Advantages of using onCompleteCallback
- Immediate Handling
  
  Since the data is passed directly to your callback, you can handle the payment confirmation on the same page without a redirect.
- Dynamic Updates
  
  You can dynamically update the page (e.g., show a success message) without leaving the current view, providing a smoother user experience.
- Flexibility
  
  You can implement custom logic directly in the callback, such as updating the UI or logging information for analytics.
You use the information for your own systems and the customer.

You can use the returned parameters to update your backend, display information to your payer, or for your internal logging and processing of payments.

For security reasons, the token is only returned via onCompleteCallback handler. The returnUrl does not return the token.

This means that when you are tokenizing, you must only use the onCompleteCallback handler.

If you choose optional tokenization and the customer did not opt in to save their card, the response parameters are the same as standalone payments, see Checkout for Standalone Payments - After Payment Completion.

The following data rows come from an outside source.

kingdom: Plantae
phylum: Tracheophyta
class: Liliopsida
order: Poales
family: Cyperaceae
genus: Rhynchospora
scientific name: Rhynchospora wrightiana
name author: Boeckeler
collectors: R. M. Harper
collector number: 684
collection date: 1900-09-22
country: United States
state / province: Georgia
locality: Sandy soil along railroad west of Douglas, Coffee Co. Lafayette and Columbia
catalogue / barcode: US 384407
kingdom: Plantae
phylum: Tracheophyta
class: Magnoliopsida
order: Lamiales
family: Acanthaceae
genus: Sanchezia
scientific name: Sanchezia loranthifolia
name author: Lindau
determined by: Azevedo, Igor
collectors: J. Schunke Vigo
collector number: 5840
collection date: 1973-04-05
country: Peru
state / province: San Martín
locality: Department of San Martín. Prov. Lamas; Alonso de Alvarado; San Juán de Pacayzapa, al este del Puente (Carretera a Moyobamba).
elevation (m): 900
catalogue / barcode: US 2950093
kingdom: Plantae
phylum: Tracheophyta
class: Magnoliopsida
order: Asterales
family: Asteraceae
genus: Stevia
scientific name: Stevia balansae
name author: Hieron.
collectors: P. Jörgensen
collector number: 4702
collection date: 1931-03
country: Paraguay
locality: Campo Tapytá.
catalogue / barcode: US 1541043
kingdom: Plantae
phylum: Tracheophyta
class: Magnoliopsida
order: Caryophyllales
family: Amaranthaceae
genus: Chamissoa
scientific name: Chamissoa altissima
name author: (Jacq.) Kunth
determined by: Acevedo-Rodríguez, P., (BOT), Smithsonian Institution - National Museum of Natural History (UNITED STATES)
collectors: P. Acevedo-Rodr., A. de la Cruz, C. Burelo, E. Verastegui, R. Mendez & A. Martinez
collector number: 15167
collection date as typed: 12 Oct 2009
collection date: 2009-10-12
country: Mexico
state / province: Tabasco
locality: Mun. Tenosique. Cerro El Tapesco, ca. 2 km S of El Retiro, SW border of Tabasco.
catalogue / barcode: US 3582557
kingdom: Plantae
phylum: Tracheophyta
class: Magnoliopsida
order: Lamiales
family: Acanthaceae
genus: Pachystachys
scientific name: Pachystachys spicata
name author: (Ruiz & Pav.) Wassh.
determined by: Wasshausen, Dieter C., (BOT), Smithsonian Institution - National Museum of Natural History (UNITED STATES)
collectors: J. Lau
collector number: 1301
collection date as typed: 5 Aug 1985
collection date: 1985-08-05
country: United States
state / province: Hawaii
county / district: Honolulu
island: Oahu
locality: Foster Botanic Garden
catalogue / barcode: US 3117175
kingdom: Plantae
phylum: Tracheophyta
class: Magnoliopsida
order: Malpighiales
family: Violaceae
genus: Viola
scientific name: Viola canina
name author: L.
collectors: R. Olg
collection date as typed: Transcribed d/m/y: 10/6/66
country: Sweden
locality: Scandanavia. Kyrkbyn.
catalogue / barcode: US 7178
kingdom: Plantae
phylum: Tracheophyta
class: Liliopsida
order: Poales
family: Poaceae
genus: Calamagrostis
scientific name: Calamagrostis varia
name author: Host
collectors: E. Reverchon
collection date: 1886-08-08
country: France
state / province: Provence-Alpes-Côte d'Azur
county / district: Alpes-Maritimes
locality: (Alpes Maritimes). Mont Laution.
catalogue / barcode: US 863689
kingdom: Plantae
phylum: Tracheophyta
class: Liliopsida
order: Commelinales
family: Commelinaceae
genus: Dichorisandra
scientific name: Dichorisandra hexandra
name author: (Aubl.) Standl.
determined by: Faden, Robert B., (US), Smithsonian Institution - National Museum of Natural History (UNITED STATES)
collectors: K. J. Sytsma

Example for response via onCompleteCallback handler:

string

The status of the attempted charge. Note that this charge status doesn't mean that funds have successfully been transferred. It gives you information about the communication between Flywire and the external system (for example, the bank or card provider):

Possible values:

success	The communication with the external system was successful, and a charge will happen. The actual transfer of funds can take a few days depending on the system.
error	The communication with the external system was successful, but no charge will happen. The external system refused the charge.
active	Only for scheduled payments and subscriptions. The scheduled payment(s) or subscription has successfully been created and is now active.
pending	Always returned for bank transfer payments and never returned for online payments. The payment creation was successful, but since the payer has to make a bank transfer manually, Flywire doesn't know if and when this will happen.

string

Only returned if an initial immediate payment is taken.

The payment reference.

{
    "status": "success", 
    "amount": "123.45", 
    "payment_method": "recurring", 
    "reference": "FLY123456789", 
    "amountCurrency": "USD", 
    "payerAmount": "175", 
    "payerAmountCurrency": "EUR", 
    "digits": "5454", 
    "expirationMonth": "3", 
    "expirationYear": "2030", 
    "token": "ABCD1234"
}

Next Steps

Tracking payments

Once created, payments can be tracked via Client Dashboard, but you can't edit them. You can also track them via Payment Status Notifications.

Charging new payments

New payments can be charged via the API, see Creating a Payment with a Token.

The payments created with tokenization are standalone Standalone Payments, which means they are not part of a Payment Request.